Rencontre avec les grands économistes de demain. Quatre jeunes maîtres de conférences, invités aux Jéco, ont présenté leurs travaux. Exit les grandes analyses macroéconomiques, place aux études de terrain. Leurs résultats sont parfois surprenants.
- Dylan Glover : l’impact de la discrimination sur la performance au travail
L’Américain a étudié les a priori négatifs des managers sur les performances des employés issus de minorités ethniques. L’expérience se passe dans un hypermarché. Dylan Glover étudie les caissiers et leurs supérieurs directs. Les managers ont été soumis à un test d’association implicite ; sur un ordinateur, ils devaient associer le plus vite possible un prénom d’origine européenne ou nord-africaine avec le qualificatif de « bon » ou « mauvais » employé.
Certaines managers se sont avérés « biaisés » : ils associaient davantage les caissiers d’origine nord-africaine à des employés moins performants.
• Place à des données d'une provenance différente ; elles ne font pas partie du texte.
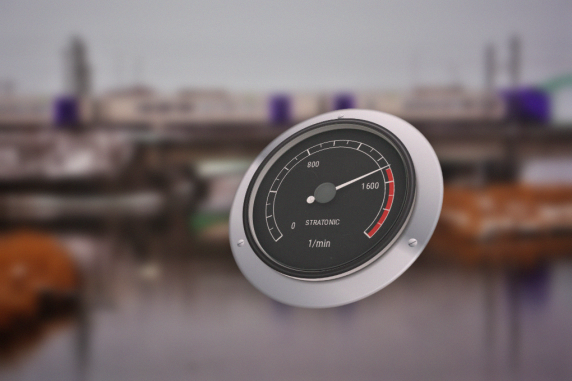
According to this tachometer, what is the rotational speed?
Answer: 1500 rpm
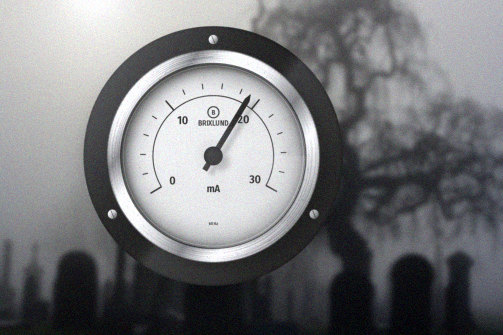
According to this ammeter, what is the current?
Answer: 19 mA
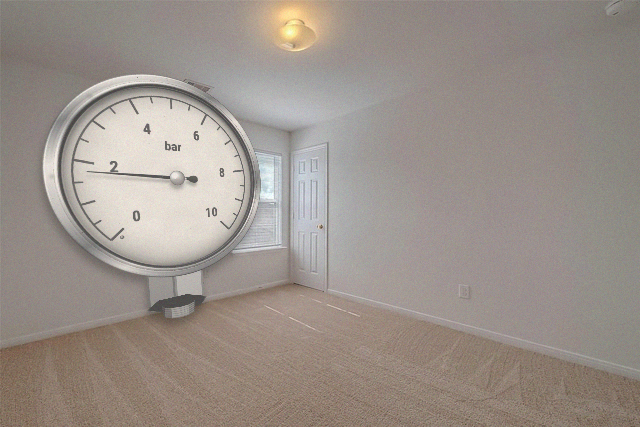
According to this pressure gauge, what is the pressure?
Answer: 1.75 bar
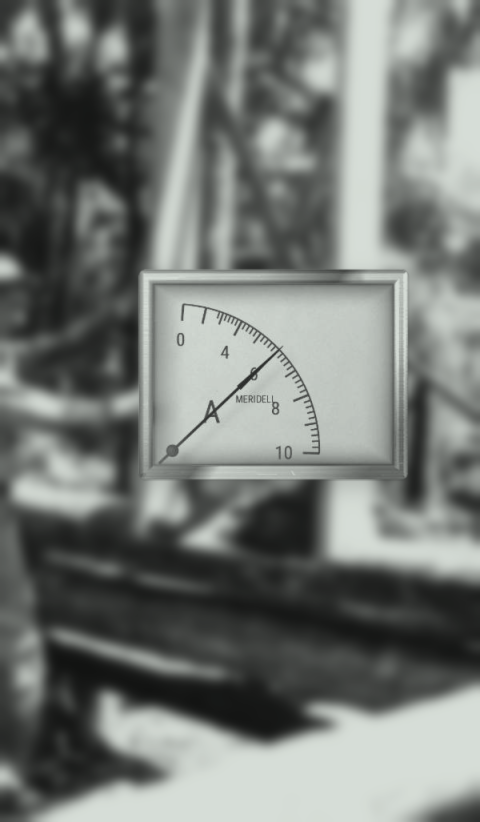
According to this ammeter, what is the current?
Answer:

Cette perception a des conséquences : elle se traduit par moins d’interactions entre ces managers et leurs employés issus de minorités, qui dans cette configuration, deviennent moins performants : « Lorsqu’on est moins supervisé, on a moins de chances que nos efforts soient reconnus et donc on en fait moins« , explique le professeur à l’INSEAD (école de commerce).
Cette discrimination se révèle être une prophétie auto-réalisatrice : » puisqu’elle fait baisser la productivité, elle confirme les a priori des managers. Cependant, à l’inverse, lorsqu’un caissier d’origine minoritaire travaille avec un supérieur non biaisé, on observe qu’il est plus performant que la majorité ethnique« , expose le chercheur.
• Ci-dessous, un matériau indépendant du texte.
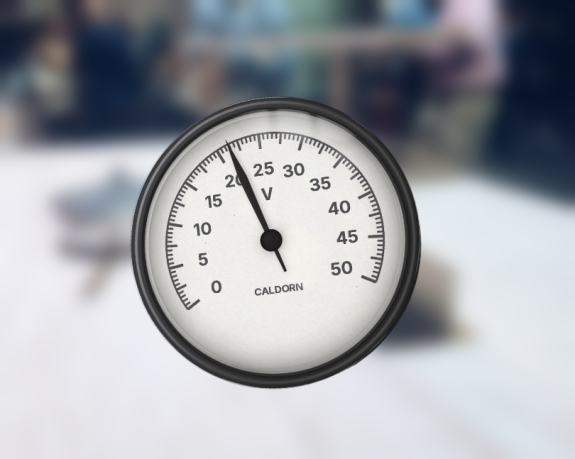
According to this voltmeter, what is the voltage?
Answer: 21.5 V
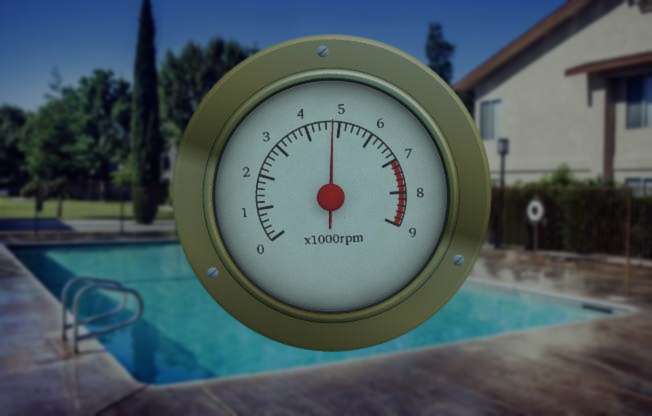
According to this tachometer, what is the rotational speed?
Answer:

- Eva Raiber : au Ghana, quelle relation entre don religieux et mécanismes d’assurance ?
La maîtresse de conférence à l’Aix-Marseille School of Economics a observé qu’au Ghana, même si les individus étaient pauvres, ils donnaient une part significative de leurs revenus à l’Eglise. A défaut d’avoir souscrit à une assurance (santé, automobile, habitation…), les fidèles ne chercheraient-ils pas un moyen de s’assurer par la foi ?
En menant une expérience sur deux groupes de fidèles (l’un pour qui un contrat d’assurance a été souscrit, l’autre pas), elle a réalisé que les assurés donnaient 10% de moins que les autres à l’Eglise. Il y a donc corrélation.
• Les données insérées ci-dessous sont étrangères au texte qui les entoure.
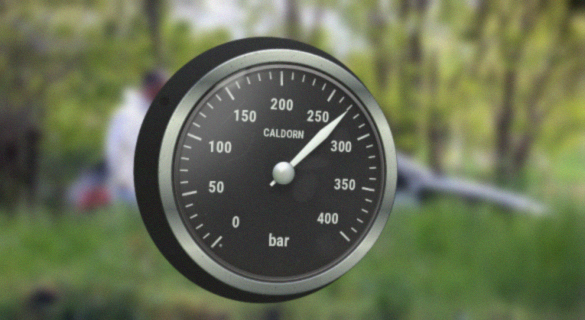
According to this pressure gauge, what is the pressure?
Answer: 270 bar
La chercheuse l’explique ainsi : » Les fidèles perçoivent l’Eglise comme un système d’assurance alternatif. Il y a une croyance dans un Dieu interventionniste : si je donne à l’Eglise, Dieu empêchera qu’il m’arrive malheur. Aussi, il peut y avoir l’idée qu’en donnant, et donc en se faisant remarquer dans la communauté, les autres membres se mobiliseront financièrement pour m’aider s’il m’arrive quelque chose. »
- Arnaud Philippe : l’influence des normes sociétales sur les décisions de justice
Le lecturer de l’université de Bristol a mené plusieurs recherches liées à la criminalité. Il s’est notamment demandé si une norme sociétale comme l’anniversaire avait une influence sur la peine prononcée. « J’ai étudié des décisions de tribunaux de grandes instance (TGI) entre 2002 et 2014. Et effectivement, il y a une corrélation. Lorsque le prévenu fête son anniversaire le jour de l’audience, il bénéficie d’une peine plus courte qu’à J-1, 2, 3… » Un résultat qu’il a observé en France comme aux Etats-Unis.
Autre question sur laquelle s’est penché l’universitaire : les préférences des juges diffèrent-elles de celles des Français ? L’étude a été menée à partir d’une expérience aux TGI de Dijon et de Toulouse en 2012 introduisant des citoyens jurés. Résultat : les peines prononcées par ces tribunaux expérimentaux ne sont pas plus fermes que celles des TGI classiques.
- Camille Terrier : les algorithmes d’affectation dans l’Education
Dans un contexte où le monde de l’éducation est en crise, Camille Terrier s’est intéressée aux problèmes d’affectation. « Seuls 43% des enseignants qui demandent un changement d’académie obtiennent cette mobilité », explique la maîtresse de conférence à HEC Lausanne. Un faible taux qui a des conséquences sur le bien-être des professeurs de collèges et lycées.
Aussi, certaines académies peinent à attirer. Trois d’entre elles concentrent la moitié des demandes de mobilités annuelles (Créteil, Versailles, Amiens). Alors, comment augmenter cette mobilité sans vider ces zones ? Avec la mise en place de nouveaux algorithmes. L’un de ceux qu’elle a proposé a réussi à augmenter de 30% la mobilité tout en tenant compte des académies les moins attractives.